Кажется, так проходит сто лет. Я говорю:

— Мы что, уже прилетели?

Все фыркают, какую глупость я ляпнула. Я высовываю ноги из капсулы и опускаю на пол. Моя горячка остыла. Почти совсем.

Бритый смуглокожий мужчина в желто-оранжевых одеждах выходит вперед, так что мама и папа должны посторониться. Я его помню, ну, вроде бы. У него трудное тибетское имя — Ньендак Трунгпа. В мое прошлое время не сна он заставлял меня произносить его тысячу миллионов раз, чтобы я запомнила. Мне было уже четыре года, но все равно я почти позабывала его.

— Как тебя зовут? — спрашивает советник Трунгпа.

Он знает мое имя, но я моргаю и отвечаю ему:

— Грета Брин Брасвелл.

— Где ты находишься?

— На «Калачакре», — говорю я. — На нашем страт-корабле.
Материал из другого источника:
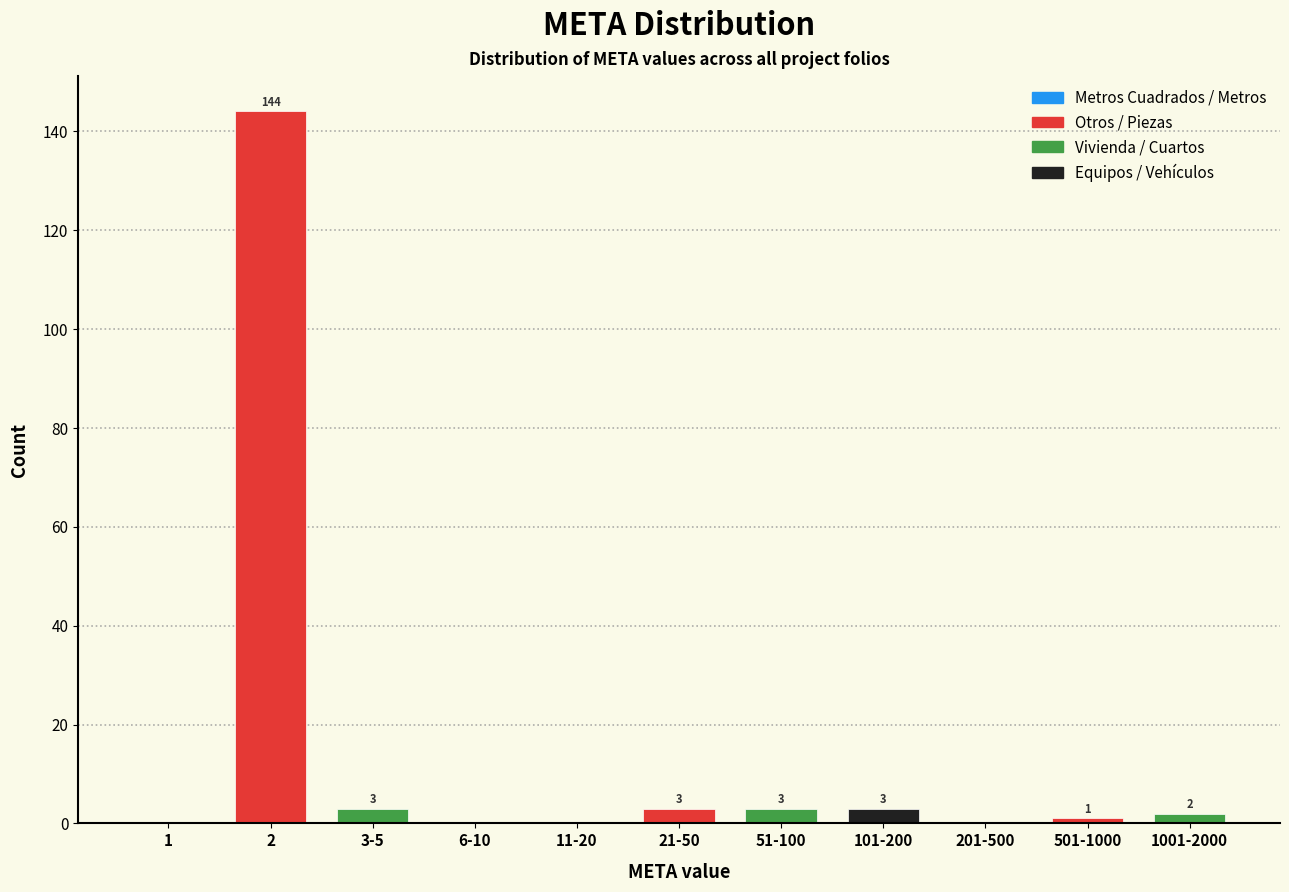

Reading right to left, extract all data points from this chart.

1001-2000=2	501-1000=1	201-500=0	101-200=3	51-100=3	21-50=3	11-20=0	6-10=0	3-5=3	2=144	1=0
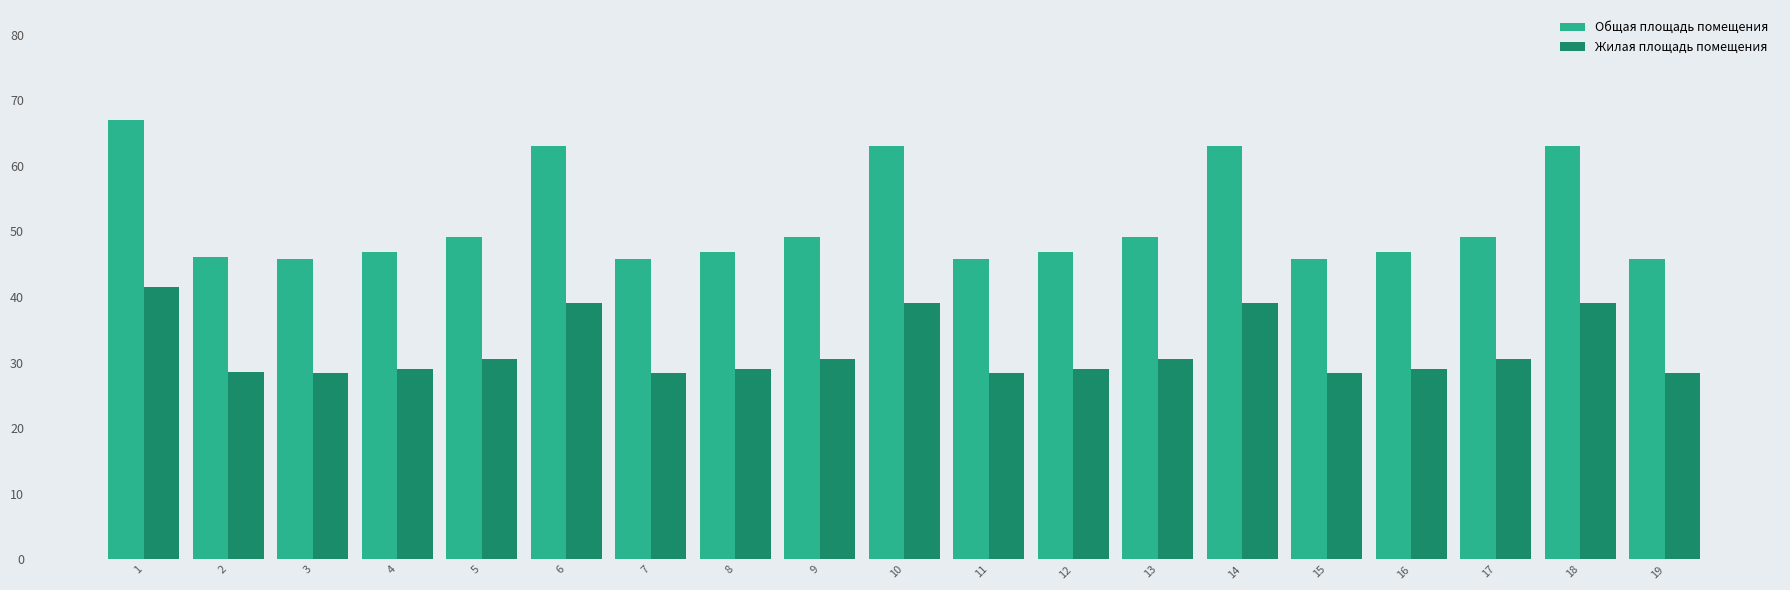

Rank the series at 12 from lowest to highest value.

Жилая площадь помещения, Общая площадь помещения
— Покажи своих маму и папу, пожалуйста.

Я показываю, это просто. Они сейчас не спящие призраки корабля, живые-настоящие привидения.
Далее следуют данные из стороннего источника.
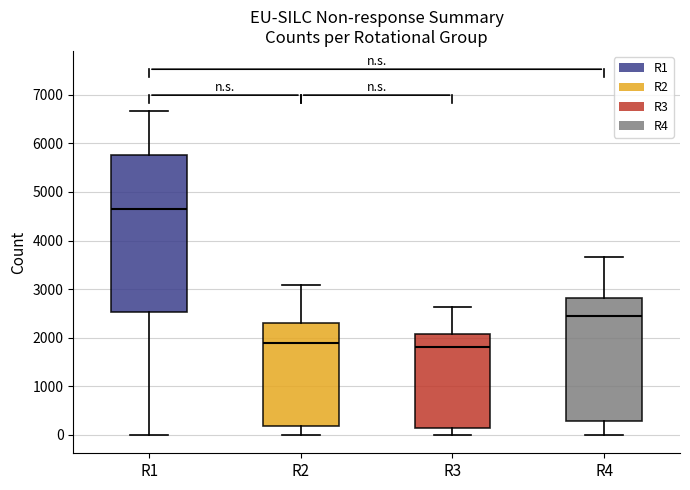

Where does the lower whisker of the box for R4 end on the y-axis? The values are not printed on the chart, so give them approximately, as read against the axis.

0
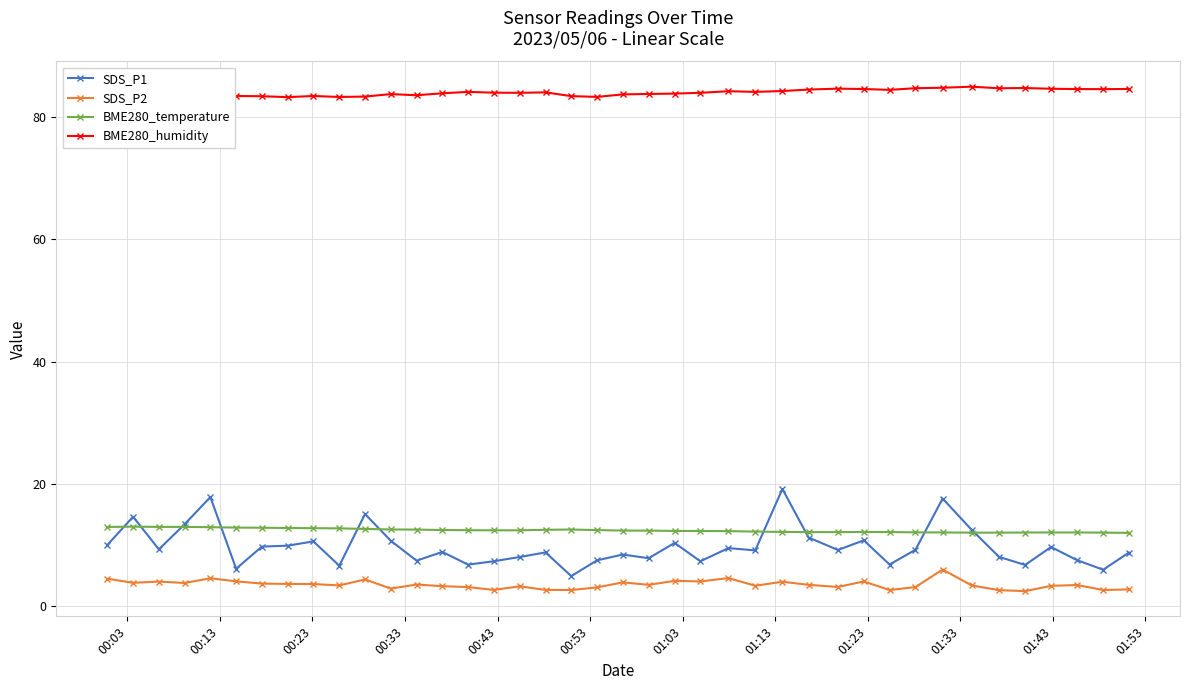

What is the value of the SDS_P2 point at the 27th from the left?

4.0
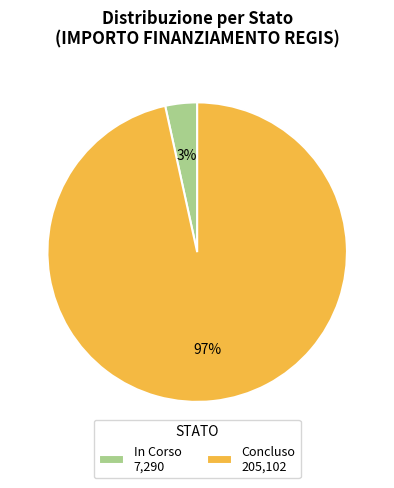

Which has a higher value, In Corso 7,290 or Concluso 205,102?

Concluso 205,102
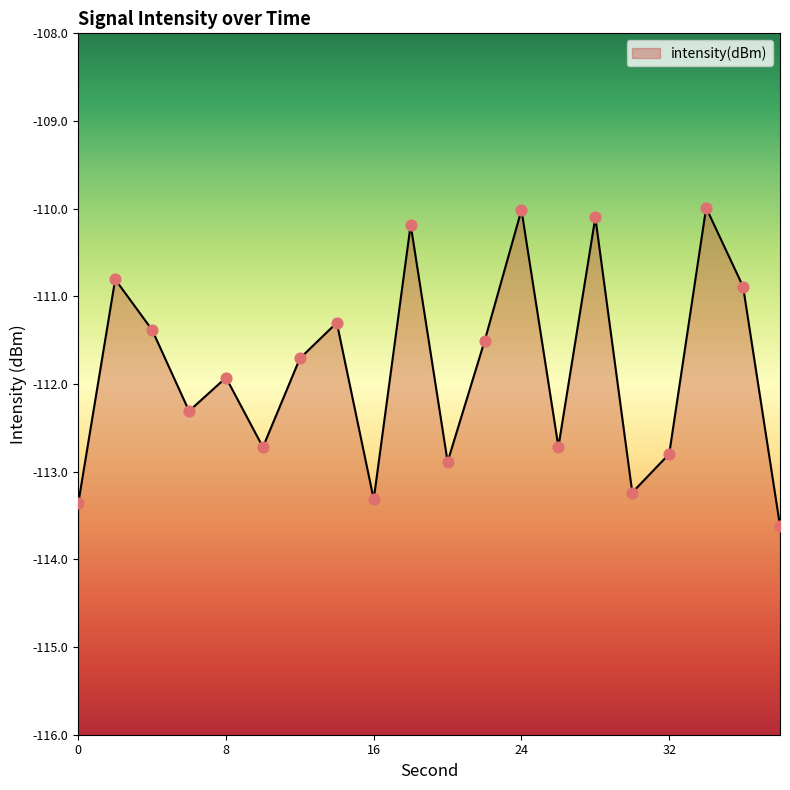

What is the change in value from 14 to 16?

-2.0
— Куда мы летим? — спрашивает он.

— На Гуте, — говорю я. Снова простой вопрос.

— Что такое Гуге, Грета Брин?

Не хочу думать, хочу воды, хочу пить, мой язык едва ворочается, во рту кислятина.

— Планета.

Я наконец-то выбираюсь из капсулы наружу.

— Мисс Брасвелл, — теперь советник Ти играет во всезнайку, — назови мне две вещи, которые ты знаешь про Гуге.

— Это Страна снегов, — неуверенно говорю я. — Место усопшего царя к западу от древнего Тибета, да?

— Отлично! — говорит советник Ти. — А что оно значит для нас, летящих на «Калачакре»?

Я думаю и еще думаю.

— Далекая планета, на которой мы будем жить?

— Где именно, маленькая умница?

Опять легкий вопрос.

— В зоне обитаемости. В зоне Златовласки!

Какое чудное имя.

— Но где именно, Грета Брин, находится эта зона Златовласки?

— Вокруг звезды под названием Гли… кхе!.. — Я чуть не подавилась. — …звезды Глизе пятьсот восемьдесят один.

Бритый советник Трунгпа усмехается. Его лицо похоже на керамическую тарелку. Китайская коричневая керамика, по которой прошла трещина.

— Она в порядке, — говорит он призракам в усыпальнице. — И я думаю, что это она. Избранная.

* * *

Время от времени мы должны просыпаться. Вставать, есть и пить, двигаться — чтобы прийти в себя от урсидормизиновой спячки и не умереть раньше, чем доберемся до Гуге. Когда я просыпаюсь в этот раз, у меня есть мой собственный закуток, укромное убежище в обитаемом цилиндре под названием отсек «Амдо». В нем учебная кабинка с ремнями безопасности, чтобы не взлетать, когда отключается искусственная гравитация. Место принадлежит мне лично, это не просто общее пространство, которым пользуются все призраки.